● **Problem**
From the first line to the last, restate the records word for word, skipping the pictures.

● **Available data**
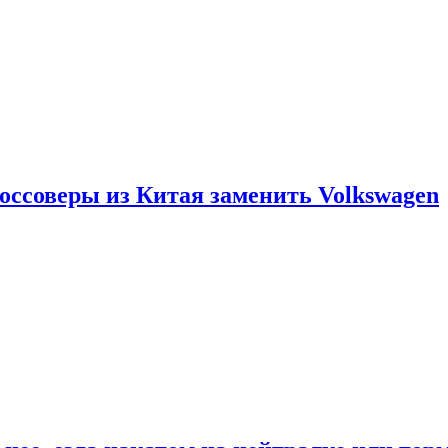
россоверы из Китая заменить Volkswagen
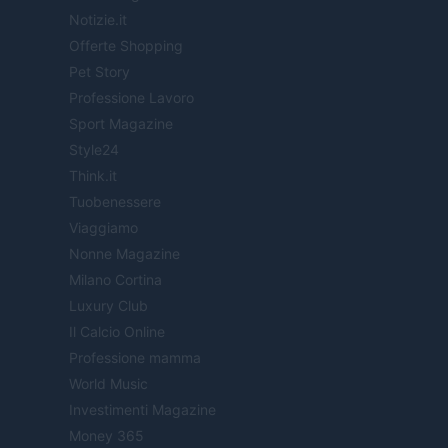
Notizie.it
Offerte Shopping
Pet Story
Professione Lavoro
Sport Magazine
Style24
Think.it
Tuobenessere
Viaggiamo
Nonne Magazine
Milano Cortina
Luxury Club
Il Calcio Online
Professione mamma
World Music
Investimenti Magazine
Money 365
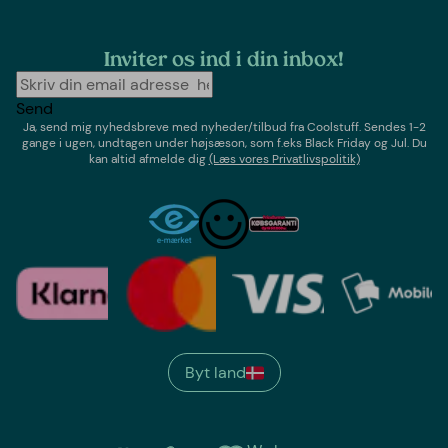
Inviter os ind i din inbox!
Send
Ja, send mig nyhedsbreve med
nyheder/tilbud
fra
Coolstuff
. Sendes 1-2
gange i ugen,
undtagen under højsæson, som f.eks Black Friday og Jul
. Du
kan altid afmelde dig
(Læs vores Privatlivspolitik)
Byt land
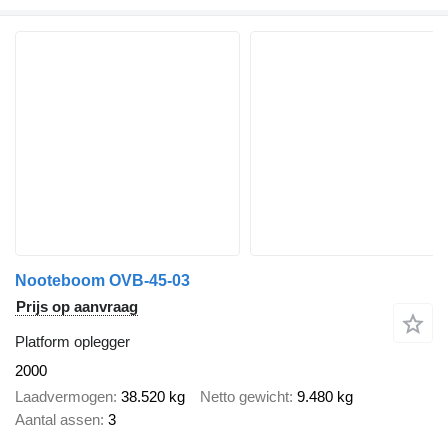
Nooteboom OVB-45-03
Prijs op aanvraag
Platform oplegger
2000
Laadvermogen
38.520 kg
Netto gewicht
9.480 kg
Aantal assen
3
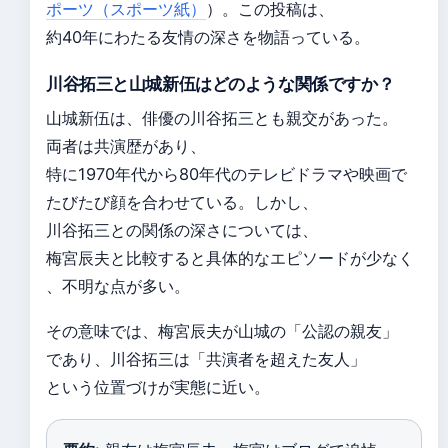
ポーツ（スポーツ紙）
）。この投稿は、
約40年にわたる友情の深さを物語っている。
川谷拓三と山城新伍はどのような関係ですか？
山城新伍は、俳優の川谷拓三とも親交があった。
両者は共演歴があり、
特に1970年代から80年代のテレビドラマや映画で
たびたび顔を合わせている。しかし、
川谷拓三との関係の深さについては、
梅宮辰夫と比較すると具体的なエピソードが少なく
、不明な点が多い。
その意味では、梅宮辰夫が山城の「公認の親友」
であり、川谷拓三は「共演者を超えた友人」
という位置づけが実態に近い。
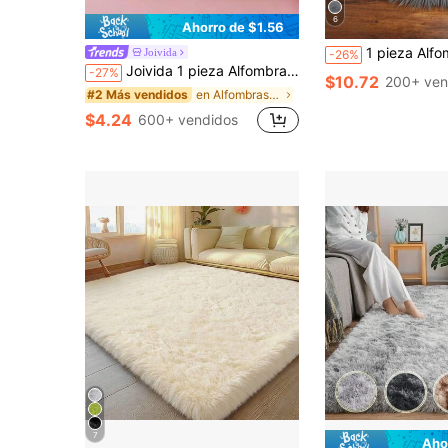
6
Ahorro de $1.56
1 pieza Alfombra de piel de imitación suave, alfombra esponjosa gris, lavable a máquina, adecuada para sala d
Joivida
-26%
Joivida 1 pieza Alfombra suave y moderna para interiores y exteriores de color rosa/verde hierba/camello para el dormitorio, sala de estar, dormitorio, habitación de niños, decoración del hogar, antideslizante de fibra de poliéster, cómoda decoración de la habitación de los niños
-27%
$10.72
200+ ven
en Alfombras, Tapetes y Protectores
#2 Más vendidos
$4.24
600+ vendidos
7
Aho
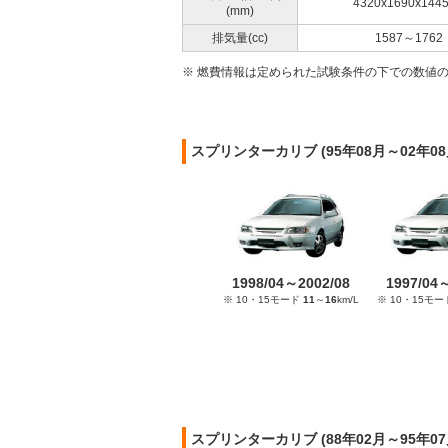
4320x1690x144
(mm)
排気量(cc)
1587～1762
※ 燃費情報は定められた試験条件の下での数値
スプリンターカリブ (95年08月～02年
1998/04～2002/08
1997/04
※ 10・15モード
11
～
16
km/L
※ 10・15モ
スプリンターカリブ (88年02月～95年0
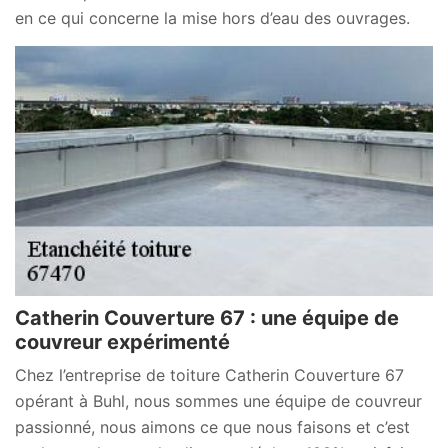
en ce qui concerne la mise hors d’eau des ouvrages.
Catherin Couverture 67 : une équipe de
couvreur expérimenté
Chez l’entreprise de toiture Catherin Couverture 67
opérant à Buhl, nous sommes une équipe de couvreur
passionné, nous aimons ce que nous faisons et c’est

● **Output below**
россоверы из Китая заменить Volkswagen
Notizie.it
Offerte Shopping
Pet Story
Professione Lavoro
Sport Magazine
Style24
Think.it
Tuobenessere
Viaggiamo
Nonne Magazine
Milano Cortina
Luxury Club
Il Calcio Online
Professione mamma
World Music
Investimenti Magazine
Money 365
Inviter os ind i din inbox!
Send
Ja, send mig nyhedsbreve med
nyheder/tilbud
fra
Coolstuff
. Sendes 1-2
gange i ugen,
undtagen under højsæson, som f.eks Black Friday og Jul
. Du
kan altid afmelde dig
(Læs vores Privatlivspolitik)
Byt land
Nooteboom OVB-45-03
Prijs op aanvraag
Platform oplegger
2000
Laadvermogen
38.520 kg
Netto gewicht
9.480 kg
Aantal assen
3
ポーツ（スポーツ紙）
）。この投稿は、
約40年にわたる友情の深さを物語っている。
川谷拓三と山城新伍はどのような関係ですか？
山城新伍は、俳優の川谷拓三とも親交があった。
両者は共演歴があり、
特に1970年代から80年代のテレビドラマや映画で
たびたび顔を合わせている。しかし、
川谷拓三との関係の深さについては、
梅宮辰夫と比較すると具体的なエピソードが少なく
、不明な点が多い。
その意味では、梅宮辰夫が山城の「公認の親友」
であり、川谷拓三は「共演者を超えた友人」
という位置づけが実態に近い。
6
Ahorro de $1.56
1 pieza Alfombra de piel de imitación suave, alfombra esponjosa gris, lavable a máquina, adecuada para sala d
Joivida
-26%
Joivida 1 pieza Alfombra suave y moderna para interiores y exteriores de color rosa/verde hierba/camello para el dormitorio, sala de estar, dormitorio, habitación de niños, decoración del hogar, antideslizante de fibra de poliéster, cómoda decoración de la habitación de los niños
-27%
$10.72
200+ ven
en Alfombras, Tapetes y Protectores
#2 Más vendidos
$4.24
600+ vendidos
7
Aho
4320x1690x144
(mm)
排気量(cc)
1587～1762
※ 燃費情報は定められた試験条件の下での数値
スプリンターカリブ (95年08月～02年
1998/04～2002/08
1997/04
※ 10・15モード
11
～
16
km/L
※ 10・15モ
スプリンターカリブ (88年02月～95年0
en ce qui concerne la mise hors d’eau des ouvrages.
Catherin Couverture 67 : une équipe de
couvreur expérimenté
Chez l’entreprise de toiture Catherin Couverture 67
opérant à Buhl, nous sommes une équipe de couvreur
passionné, nous aimons ce que nous faisons et c’est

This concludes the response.